-- RECORDS PROVIDED follows --
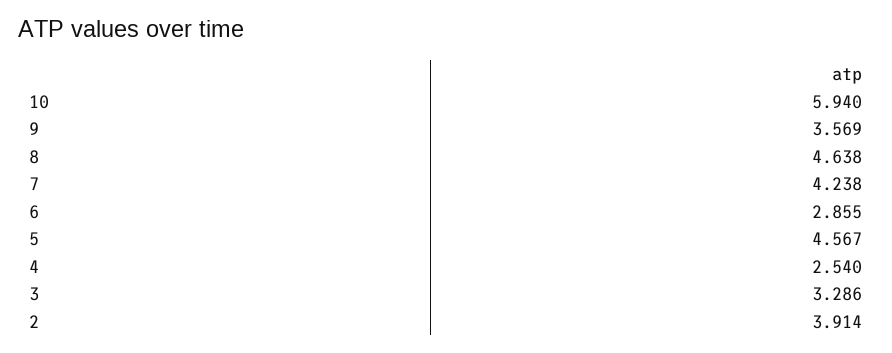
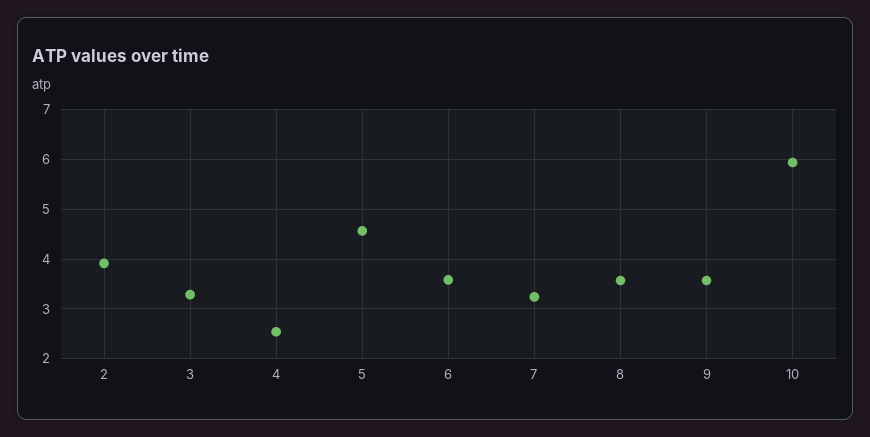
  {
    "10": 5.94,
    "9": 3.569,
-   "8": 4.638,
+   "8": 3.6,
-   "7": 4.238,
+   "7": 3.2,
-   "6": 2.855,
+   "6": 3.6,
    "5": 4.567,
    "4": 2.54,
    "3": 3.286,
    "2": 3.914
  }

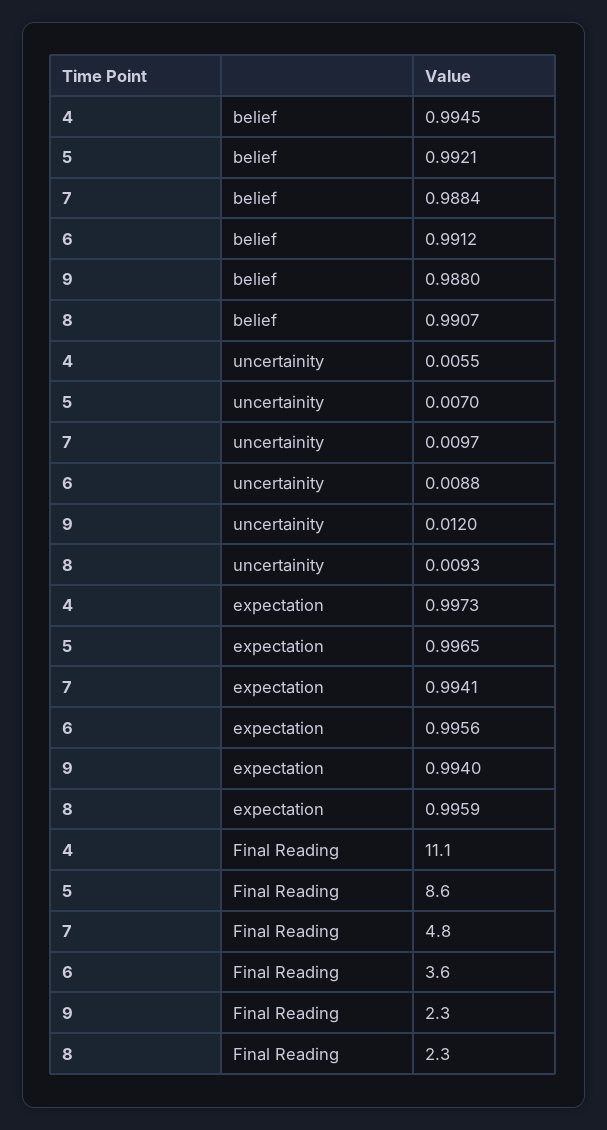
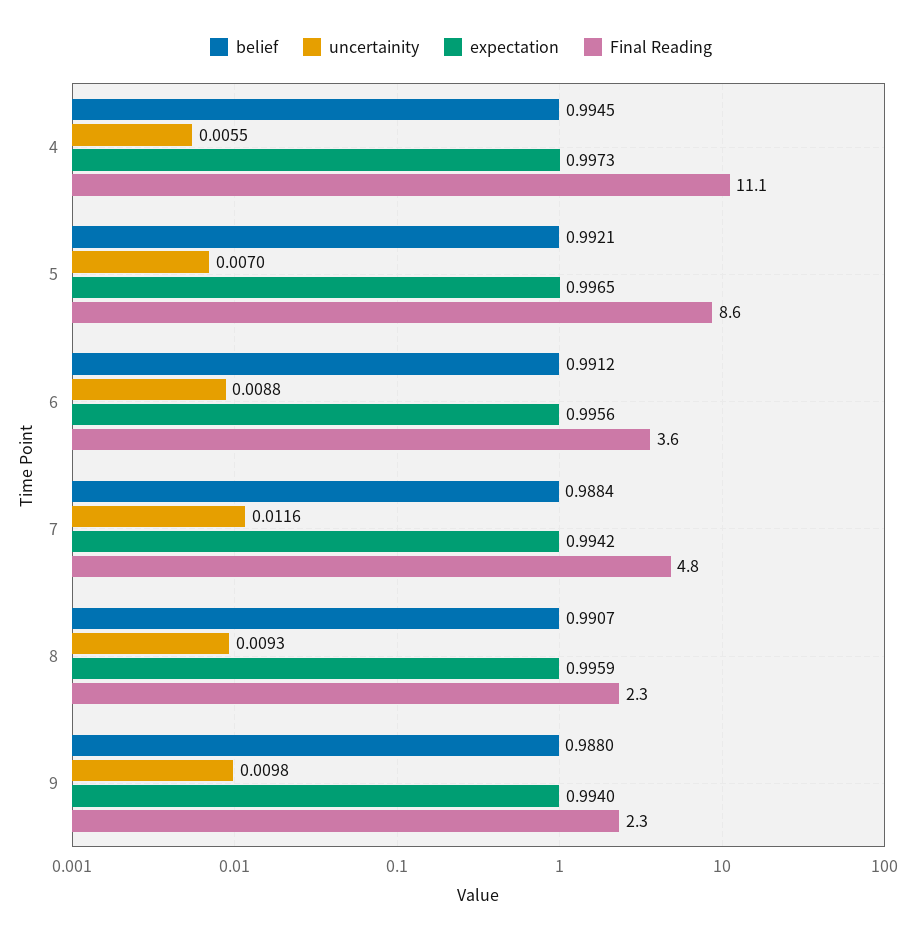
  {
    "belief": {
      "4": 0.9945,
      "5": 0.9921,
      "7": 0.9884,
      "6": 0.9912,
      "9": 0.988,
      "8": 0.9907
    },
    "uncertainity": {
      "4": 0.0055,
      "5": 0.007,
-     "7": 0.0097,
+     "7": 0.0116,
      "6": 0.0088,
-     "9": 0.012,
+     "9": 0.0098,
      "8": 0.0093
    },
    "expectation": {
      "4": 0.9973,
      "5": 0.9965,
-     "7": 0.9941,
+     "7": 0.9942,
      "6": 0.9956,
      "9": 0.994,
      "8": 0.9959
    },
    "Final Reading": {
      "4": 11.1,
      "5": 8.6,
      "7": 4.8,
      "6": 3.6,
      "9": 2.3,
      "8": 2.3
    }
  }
-- RECORDS PROVIDED concluded --
JOB ITEM:
All of the records should be set down exactly, minus the pictures they hold.

ANSWER TO THE EXERCISE:
  {
    "10": 5.94,
    "9": 3.569,
-   "8": 4.638,
+   "8": 3.6,
-   "7": 4.238,
+   "7": 3.2,
-   "6": 2.855,
+   "6": 3.6,
    "5": 4.567,
    "4": 2.54,
    "3": 3.286,
    "2": 3.914
  }

  {
    "belief": {
      "4": 0.9945,
      "5": 0.9921,
      "7": 0.9884,
      "6": 0.9912,
      "9": 0.988,
      "8": 0.9907
    },
    "uncertainity": {
      "4": 0.0055,
      "5": 0.007,
-     "7": 0.0097,
+     "7": 0.0116,
      "6": 0.0088,
-     "9": 0.012,
+     "9": 0.0098,
      "8": 0.0093
    },
    "expectation": {
      "4": 0.9973,
      "5": 0.9965,
-     "7": 0.9941,
+     "7": 0.9942,
      "6": 0.9956,
      "9": 0.994,
      "8": 0.9959
    },
    "Final Reading": {
      "4": 11.1,
      "5": 8.6,
      "7": 4.8,
      "6": 3.6,
      "9": 2.3,
      "8": 2.3
    }
  }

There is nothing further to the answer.